Dog Ear automatically bookmarks PDF documents by matching user-supplied regular expressions to patterns in text files generated from the PDF. Highlights include:
- Access to text files for testing regular expressions
- Regular expression templates
- In-app text editor to modify the Table of Contents (TOC) file before applying bookmarks
- Optional post-processing script (.sh or .py) to modify the TOC file
The user supplies a PDF document with embedded text, as well as a set of regular expressions. The regular expressions must appear in plain text files. The name of each text file becomes a category of bookmarks. For every PDF page in the user-supplied PDF document, Dog Ear generates a numbered text file. It then runs each regular expression against each text file and compiles matches into a table of contents file (TOC). The TOC file lists each bookmark under the appropriate category along with its corresponding page number. The user may edit the TOC file or modify it with a custom script. When happy with the TOC file, the user creates the bookmarked PDF. This can be an iterative process, with the bookmarked PDF changing according to changes made to the TOC file.
If the user supplies multiple PDF documents, they will be joined alphanumerically. If the user supplies a PDF that already contains bookmarks, the final bookmarked PDF will not keep them because Dog Ear works from a cleaned copy of the original PDF. Dog Ear comes preloaded with sample PDFs, regular-expression text files, and a sample post-processing python script. These are for demonstration purposes and can be easily removed.
Dog Ear uses multiline, case-sensitive, Python regular expressions. If more than one regular expression is used in a text file, each regular expression must be placed on a separate line. It is okay to separate the regular expressions with an empty line.

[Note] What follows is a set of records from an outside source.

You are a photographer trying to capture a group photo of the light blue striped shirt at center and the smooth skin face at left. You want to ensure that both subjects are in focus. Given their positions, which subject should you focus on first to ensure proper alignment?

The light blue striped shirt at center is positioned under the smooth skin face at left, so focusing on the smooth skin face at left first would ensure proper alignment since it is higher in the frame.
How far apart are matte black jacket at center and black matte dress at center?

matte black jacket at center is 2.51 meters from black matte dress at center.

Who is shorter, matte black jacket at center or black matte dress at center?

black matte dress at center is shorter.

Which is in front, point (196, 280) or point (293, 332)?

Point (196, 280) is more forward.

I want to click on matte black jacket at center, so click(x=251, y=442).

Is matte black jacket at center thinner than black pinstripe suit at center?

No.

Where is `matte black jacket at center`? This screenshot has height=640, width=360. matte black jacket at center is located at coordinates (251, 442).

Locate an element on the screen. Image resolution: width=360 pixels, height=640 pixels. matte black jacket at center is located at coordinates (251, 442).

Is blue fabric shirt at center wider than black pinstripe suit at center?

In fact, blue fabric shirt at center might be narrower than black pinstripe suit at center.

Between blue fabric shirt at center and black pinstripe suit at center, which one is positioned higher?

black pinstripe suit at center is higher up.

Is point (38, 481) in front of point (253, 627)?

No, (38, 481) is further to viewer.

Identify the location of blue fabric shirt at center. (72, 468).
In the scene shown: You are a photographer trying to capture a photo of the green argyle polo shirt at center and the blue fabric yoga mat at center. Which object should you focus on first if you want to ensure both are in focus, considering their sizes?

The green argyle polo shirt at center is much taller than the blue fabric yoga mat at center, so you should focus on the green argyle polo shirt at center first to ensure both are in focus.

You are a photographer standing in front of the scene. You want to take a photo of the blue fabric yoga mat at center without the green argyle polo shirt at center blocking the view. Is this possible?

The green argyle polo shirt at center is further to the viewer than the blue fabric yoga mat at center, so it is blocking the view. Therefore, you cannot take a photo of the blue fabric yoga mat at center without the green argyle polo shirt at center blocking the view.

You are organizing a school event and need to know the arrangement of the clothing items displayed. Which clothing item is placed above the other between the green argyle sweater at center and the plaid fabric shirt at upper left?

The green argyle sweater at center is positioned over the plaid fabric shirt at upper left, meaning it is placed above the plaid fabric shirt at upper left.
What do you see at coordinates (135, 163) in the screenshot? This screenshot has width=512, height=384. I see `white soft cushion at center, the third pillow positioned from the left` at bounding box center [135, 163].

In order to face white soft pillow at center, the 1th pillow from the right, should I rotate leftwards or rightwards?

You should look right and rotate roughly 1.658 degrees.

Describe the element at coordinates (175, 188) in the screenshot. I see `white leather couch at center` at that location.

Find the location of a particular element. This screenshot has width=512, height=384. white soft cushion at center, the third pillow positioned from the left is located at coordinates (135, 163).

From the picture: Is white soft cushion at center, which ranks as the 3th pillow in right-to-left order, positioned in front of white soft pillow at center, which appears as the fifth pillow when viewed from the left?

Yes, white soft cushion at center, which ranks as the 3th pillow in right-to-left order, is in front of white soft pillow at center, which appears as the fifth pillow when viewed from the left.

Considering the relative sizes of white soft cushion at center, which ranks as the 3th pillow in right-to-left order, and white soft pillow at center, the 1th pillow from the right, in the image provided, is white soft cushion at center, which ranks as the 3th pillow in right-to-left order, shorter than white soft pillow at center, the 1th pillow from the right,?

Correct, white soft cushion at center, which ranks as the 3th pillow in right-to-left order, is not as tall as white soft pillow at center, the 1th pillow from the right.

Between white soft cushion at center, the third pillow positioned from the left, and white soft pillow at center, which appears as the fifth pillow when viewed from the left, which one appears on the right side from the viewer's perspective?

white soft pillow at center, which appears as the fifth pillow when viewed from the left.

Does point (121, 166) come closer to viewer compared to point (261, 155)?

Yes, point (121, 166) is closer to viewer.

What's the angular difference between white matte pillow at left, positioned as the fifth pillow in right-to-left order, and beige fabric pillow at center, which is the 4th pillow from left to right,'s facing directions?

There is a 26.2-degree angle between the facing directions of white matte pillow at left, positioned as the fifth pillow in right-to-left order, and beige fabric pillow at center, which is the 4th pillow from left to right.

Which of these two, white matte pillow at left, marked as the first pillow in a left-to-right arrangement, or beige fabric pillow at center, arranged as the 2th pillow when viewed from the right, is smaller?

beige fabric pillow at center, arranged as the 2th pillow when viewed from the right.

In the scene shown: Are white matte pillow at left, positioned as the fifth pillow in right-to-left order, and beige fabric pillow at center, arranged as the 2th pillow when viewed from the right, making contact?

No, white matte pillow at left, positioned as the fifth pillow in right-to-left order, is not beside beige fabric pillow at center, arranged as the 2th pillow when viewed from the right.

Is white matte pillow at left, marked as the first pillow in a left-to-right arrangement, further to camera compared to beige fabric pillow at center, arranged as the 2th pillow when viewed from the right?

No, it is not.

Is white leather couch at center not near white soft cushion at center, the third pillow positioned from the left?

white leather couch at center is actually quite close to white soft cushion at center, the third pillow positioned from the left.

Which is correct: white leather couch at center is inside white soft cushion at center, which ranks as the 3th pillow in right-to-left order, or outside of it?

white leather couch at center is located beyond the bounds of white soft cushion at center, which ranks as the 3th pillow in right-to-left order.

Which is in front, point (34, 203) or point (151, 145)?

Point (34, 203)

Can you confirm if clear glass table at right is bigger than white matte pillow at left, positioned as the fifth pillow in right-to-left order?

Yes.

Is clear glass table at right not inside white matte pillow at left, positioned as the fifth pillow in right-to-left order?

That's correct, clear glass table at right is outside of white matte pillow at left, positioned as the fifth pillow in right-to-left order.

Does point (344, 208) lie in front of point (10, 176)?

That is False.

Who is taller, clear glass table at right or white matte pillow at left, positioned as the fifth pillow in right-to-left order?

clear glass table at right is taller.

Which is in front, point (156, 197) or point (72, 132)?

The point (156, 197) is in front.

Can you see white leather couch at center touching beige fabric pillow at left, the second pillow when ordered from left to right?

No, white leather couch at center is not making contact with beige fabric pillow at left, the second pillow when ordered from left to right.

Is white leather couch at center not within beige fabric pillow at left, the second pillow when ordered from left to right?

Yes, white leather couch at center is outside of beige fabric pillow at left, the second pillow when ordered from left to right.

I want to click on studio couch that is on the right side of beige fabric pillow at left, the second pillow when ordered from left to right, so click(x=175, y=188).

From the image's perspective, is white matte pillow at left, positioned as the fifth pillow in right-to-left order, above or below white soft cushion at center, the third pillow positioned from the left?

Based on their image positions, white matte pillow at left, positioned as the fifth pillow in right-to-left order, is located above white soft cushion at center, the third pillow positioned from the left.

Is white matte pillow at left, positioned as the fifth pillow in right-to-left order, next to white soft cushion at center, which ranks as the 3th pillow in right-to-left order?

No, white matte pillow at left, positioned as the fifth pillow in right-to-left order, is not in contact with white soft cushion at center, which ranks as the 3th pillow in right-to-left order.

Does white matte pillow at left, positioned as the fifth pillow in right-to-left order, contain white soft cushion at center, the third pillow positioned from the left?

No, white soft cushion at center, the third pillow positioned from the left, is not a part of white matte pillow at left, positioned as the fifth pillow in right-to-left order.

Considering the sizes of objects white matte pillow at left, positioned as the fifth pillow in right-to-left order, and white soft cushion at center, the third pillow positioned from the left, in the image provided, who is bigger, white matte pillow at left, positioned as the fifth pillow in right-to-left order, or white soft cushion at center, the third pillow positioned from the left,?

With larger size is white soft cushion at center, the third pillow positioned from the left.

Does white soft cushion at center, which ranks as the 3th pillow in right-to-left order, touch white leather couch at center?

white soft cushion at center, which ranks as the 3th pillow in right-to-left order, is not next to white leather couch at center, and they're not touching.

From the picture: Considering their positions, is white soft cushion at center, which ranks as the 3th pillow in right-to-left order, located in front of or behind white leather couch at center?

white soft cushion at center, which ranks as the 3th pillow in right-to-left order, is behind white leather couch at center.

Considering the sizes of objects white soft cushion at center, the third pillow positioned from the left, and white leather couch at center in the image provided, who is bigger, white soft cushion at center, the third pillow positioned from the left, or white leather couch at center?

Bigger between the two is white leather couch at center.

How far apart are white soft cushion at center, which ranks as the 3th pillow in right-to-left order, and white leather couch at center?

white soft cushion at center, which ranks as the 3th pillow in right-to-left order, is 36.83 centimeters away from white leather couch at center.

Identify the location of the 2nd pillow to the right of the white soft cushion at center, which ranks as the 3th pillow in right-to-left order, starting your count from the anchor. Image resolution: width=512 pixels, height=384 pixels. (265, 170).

In an effort to simplify the creation of regular expressions for bookmarking, Dog Ear provides the following basic template (with some variations):
(?s)(PATTERN)(?=.*?HELPER)
In this template, (PATTERN) is a capture group, meaning that text matching PATTERN will appear in the TOC file. (?=.*?HELPER) is a positive lookahead non-capturing group. It will not appear in the TOC file, but must be present in the text file. (?s) is the DOTALL expression. Normally, the dot character matches any character except a newline. However, the DOTALL expression makes the dot also match a newline. * means that whatever character comes before it can be repeated an indefinite number of times. Therefore, by including .* before the HELPER pattern, the PATTERN will only appear in the TOC if HELPER also appears somewhere in the text file after PATTERN.
For example, the following regular expression will match any date (with an abbreviated month) only if the literal word "ABSTRACT" appears somewhere in the same text file after the matching date.
(?s)((Jan\.|Feb\.|Mar\.|Apr\.|May|Jun\.|Jul\.|Aug\.|Sept\.|Oct\.|Nov\.|Dec\.)\s\d{1,2}\,\s?\d{4}\s*$)(?=.*?ABSTRACT)
This approach works well for matching information in structured forms with consistent elements. A more precise regular expression that more directly ties the HELPER pattern to the capture group would be faster and more efficient. However, this tends to make the regular expression more complicated and less readable. But depending on your use case, speed and precision may take priority. Consult your favorite LLM for assistance.